Insect filiform sensilla are simple sensory organs. They consist of a thin cuticular hair and a single sensory cell. Despite the simplicity they can encode a surprising amount of information, such as stimulus intensity, velocity and direction, and are therefore an interesting case study of mechanosensory systems. The hair of the sensillum is a lever that transforms movement into force that acts upon the sensory dendrite. The sensory cell encodes the time course of the force, first into a receptor potential and then into a spike train. During this process mechanical components of the sensory apparatus and the sensory adaptation play a crucial role.
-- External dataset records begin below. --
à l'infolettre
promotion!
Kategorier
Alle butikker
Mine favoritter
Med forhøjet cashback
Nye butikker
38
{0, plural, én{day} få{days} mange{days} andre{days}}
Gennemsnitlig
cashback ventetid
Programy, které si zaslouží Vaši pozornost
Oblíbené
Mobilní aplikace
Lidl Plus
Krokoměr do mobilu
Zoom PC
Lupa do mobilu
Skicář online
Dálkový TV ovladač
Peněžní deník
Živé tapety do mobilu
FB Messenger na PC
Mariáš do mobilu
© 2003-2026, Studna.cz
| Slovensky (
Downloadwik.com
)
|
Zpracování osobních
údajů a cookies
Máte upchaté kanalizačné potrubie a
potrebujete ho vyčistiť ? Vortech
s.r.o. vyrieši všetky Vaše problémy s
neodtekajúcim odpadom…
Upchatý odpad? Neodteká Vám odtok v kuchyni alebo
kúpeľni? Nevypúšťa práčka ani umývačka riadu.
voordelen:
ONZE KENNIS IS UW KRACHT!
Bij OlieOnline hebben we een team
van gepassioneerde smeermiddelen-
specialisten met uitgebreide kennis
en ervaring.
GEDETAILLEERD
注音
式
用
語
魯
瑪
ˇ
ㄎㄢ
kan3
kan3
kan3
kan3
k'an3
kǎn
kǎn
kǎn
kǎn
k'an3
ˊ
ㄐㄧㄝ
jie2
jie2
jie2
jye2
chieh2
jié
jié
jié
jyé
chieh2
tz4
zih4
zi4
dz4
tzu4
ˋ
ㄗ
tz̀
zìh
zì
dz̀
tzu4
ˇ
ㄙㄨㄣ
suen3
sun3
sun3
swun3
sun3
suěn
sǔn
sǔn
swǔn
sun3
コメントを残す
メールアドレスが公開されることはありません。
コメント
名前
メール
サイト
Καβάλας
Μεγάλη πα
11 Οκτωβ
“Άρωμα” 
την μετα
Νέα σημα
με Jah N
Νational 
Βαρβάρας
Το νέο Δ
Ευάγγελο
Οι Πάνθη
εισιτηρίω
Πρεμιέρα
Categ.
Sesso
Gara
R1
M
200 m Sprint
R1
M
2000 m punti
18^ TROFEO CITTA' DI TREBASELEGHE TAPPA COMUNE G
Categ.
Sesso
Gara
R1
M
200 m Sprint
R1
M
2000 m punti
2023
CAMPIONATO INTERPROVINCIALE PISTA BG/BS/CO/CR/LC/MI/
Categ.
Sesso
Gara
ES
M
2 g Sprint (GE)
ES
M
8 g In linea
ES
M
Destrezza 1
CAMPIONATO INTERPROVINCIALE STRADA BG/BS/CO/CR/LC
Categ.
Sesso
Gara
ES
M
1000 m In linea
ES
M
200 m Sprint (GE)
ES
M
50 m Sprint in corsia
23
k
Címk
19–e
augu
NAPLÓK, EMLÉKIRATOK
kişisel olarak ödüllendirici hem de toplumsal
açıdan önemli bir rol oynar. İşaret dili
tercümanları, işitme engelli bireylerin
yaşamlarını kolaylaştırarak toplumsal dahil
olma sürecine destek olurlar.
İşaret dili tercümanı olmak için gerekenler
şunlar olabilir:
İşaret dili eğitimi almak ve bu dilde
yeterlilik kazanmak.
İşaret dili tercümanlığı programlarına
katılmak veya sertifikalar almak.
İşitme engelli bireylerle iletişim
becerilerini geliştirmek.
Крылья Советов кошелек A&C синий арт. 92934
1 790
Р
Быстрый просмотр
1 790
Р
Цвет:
In the first part of this poster we show that in firebug filiform sensilla the adaptation has multiple sources, and in the second part we explore the basis of their directional sensitivity. The firebug filiform sensilla are classified into three types. Types T1 and T2 have a phasic-tonic response and T3 a phasic response. During response to a ramp stimulus all units exhibit a complex sensory adaptation that decreases spike frequency already during the dynamic part of the stimulus. During the static part it has at least two phases (t1 [asymp] 10 ms and t2 [asymp] 1 s), which differ between the types. A negative correlation between neighboring interspike-intervals during resting activity indicates that the adaptation takes place on the level of the spike generator. To test this hypothesis we modeled the response of type T1 receptor with a mathematical model of sensory adaptation (Benda, 2003) that assumes adaptation on the level of the spike generator. The simulation was successful for slow stimuli, however, it failed at higher velocities. Another mechanism, activating at higher velocities and adapting the signal prior to the generator, can therefore be anticipated. Out of all three types only T1 is directionally sensitive. We investigated the stimulus transmitting apparatus of types T1 and T3 with standard methods of light and electron microscopy to link its structure to sensilla directionality. Our preliminary results show that the dendrite is on one side attached to a fibrous lamina, which appears to be the main stimulus transmitting component. However, only the dendrite of type T1 is pronouncedly bent in the excitatory direction. This distinction between the types could explain the directional sensitivity as well as the differences in their excitatory dynamics.

Benda J., Herz A. 2003. A universal model for spike-frequency adaptation. Neural Comput, 15:2523-2564.